Note: Mapbox-gl-js limits the pitch to 60 degrees.

Note: When using pitch, several additional fields are passed in the onViewportChange callback, make sure to pass all received props back to the component.

Note: not all overlays are compatible with perspective mode. For a set of overlays that do work with perspective mode, look at deck.gl.


react-map-gl does not expose the transition API for mapbox-gl-js since it is designed to be a stateless component.

Instead it is recommended to use a separate module like react-motion to animate properties.
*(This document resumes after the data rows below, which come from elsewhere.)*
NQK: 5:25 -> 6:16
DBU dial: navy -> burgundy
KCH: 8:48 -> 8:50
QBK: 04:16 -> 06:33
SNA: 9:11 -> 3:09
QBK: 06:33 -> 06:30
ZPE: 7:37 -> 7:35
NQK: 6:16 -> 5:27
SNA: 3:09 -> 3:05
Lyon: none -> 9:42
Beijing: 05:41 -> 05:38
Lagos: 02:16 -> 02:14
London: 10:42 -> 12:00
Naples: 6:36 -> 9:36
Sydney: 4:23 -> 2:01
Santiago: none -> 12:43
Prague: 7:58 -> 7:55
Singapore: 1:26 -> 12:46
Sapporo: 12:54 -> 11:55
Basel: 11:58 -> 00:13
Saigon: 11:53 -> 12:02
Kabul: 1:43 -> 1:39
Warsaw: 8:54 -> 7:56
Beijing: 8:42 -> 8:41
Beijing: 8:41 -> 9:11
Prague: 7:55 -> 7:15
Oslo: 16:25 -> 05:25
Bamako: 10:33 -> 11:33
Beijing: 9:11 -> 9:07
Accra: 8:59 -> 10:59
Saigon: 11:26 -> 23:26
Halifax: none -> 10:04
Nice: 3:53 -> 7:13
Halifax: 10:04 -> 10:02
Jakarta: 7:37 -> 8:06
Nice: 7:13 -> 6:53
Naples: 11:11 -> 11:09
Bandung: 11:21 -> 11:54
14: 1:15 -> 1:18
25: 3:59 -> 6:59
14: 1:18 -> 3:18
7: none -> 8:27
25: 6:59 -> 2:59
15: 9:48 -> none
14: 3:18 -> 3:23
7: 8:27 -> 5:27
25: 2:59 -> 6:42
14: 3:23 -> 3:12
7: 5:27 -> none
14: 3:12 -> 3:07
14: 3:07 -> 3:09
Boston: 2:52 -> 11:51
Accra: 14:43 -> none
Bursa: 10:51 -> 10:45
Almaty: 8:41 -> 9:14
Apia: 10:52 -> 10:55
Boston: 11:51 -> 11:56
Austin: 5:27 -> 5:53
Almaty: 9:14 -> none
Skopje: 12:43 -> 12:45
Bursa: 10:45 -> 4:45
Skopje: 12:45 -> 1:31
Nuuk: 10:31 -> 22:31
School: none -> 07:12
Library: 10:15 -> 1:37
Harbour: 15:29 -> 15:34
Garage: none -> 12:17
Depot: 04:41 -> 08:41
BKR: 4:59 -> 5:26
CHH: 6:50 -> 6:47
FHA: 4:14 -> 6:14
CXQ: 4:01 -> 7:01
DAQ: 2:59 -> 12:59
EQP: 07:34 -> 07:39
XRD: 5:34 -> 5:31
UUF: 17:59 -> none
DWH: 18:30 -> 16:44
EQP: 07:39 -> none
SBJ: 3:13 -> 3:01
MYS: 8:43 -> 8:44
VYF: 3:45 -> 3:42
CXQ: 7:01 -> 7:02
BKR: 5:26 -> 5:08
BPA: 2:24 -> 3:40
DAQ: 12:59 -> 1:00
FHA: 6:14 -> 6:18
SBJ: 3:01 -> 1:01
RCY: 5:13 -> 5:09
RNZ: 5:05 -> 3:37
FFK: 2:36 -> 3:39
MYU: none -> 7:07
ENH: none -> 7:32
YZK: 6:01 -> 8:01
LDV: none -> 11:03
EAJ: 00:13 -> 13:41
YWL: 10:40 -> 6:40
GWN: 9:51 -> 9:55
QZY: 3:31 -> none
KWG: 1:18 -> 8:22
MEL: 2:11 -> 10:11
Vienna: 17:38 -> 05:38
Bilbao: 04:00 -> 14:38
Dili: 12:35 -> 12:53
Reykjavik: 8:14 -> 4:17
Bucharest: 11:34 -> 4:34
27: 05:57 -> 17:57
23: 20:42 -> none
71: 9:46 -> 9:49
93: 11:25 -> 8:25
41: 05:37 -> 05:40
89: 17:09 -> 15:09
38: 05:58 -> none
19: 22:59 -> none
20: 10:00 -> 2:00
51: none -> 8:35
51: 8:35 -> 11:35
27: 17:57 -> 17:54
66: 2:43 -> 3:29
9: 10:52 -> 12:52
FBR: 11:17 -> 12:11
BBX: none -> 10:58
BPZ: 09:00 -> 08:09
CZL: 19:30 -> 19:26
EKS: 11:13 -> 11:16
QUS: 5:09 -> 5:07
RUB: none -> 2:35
An example:

<Motion style={{
  latitude: spring(viewport.latitude, { stiffness: 170, damping: 26, precision: 0.000001 }),
  longitude: spring(viewport.longitude, { stiffness: 170, damping: 26, precision: 0.000001 })
  {({ latitude, longitude }) => <MapGL

ImmutableJS all the things

The mapStyle property of the MapGL as well as several of the built in overlay properties must be provided as ImmutableJS objects. This allows the library to be fast since computing changes to props only involves checking if the immutable objects are the same instance.

Use with Redux

If you're using redux, it is relatively simple to hook this component up to store state in the redux state tree. The simplest way is to take all properties passed to the onChangeViewport function property and add them directly into the store. This state can then be passed back to react-map-gl without any transformation. You can use the package redux-map-gl to save writing this code yourself.


To develop on this component, install the dependencies and then build and watch the static files.

$ npm install

To serve example app:

$ npm start &
$ open "http://localhost:9966/?access_token="`echo $MapboxAccessToken`

Where echo $MapboxAccessToken returns your Mapbox access token.

Once complete, you can view the component in your browser at localhost:9966. Any changes you make will automatically run the compiler to build the files again.


Its difficult to write tests for this component beacuse it uses WebGL. There are some tests in test/ but for the most part, as new features are added, we typically test drive them by running npm run start and play with the demos.


Contruibutions are welcome. While not necessary, it can be helpful to check with maintainers before opening your PR. Also, you will need to complete a short open source contribution form before your pull request can be accepted.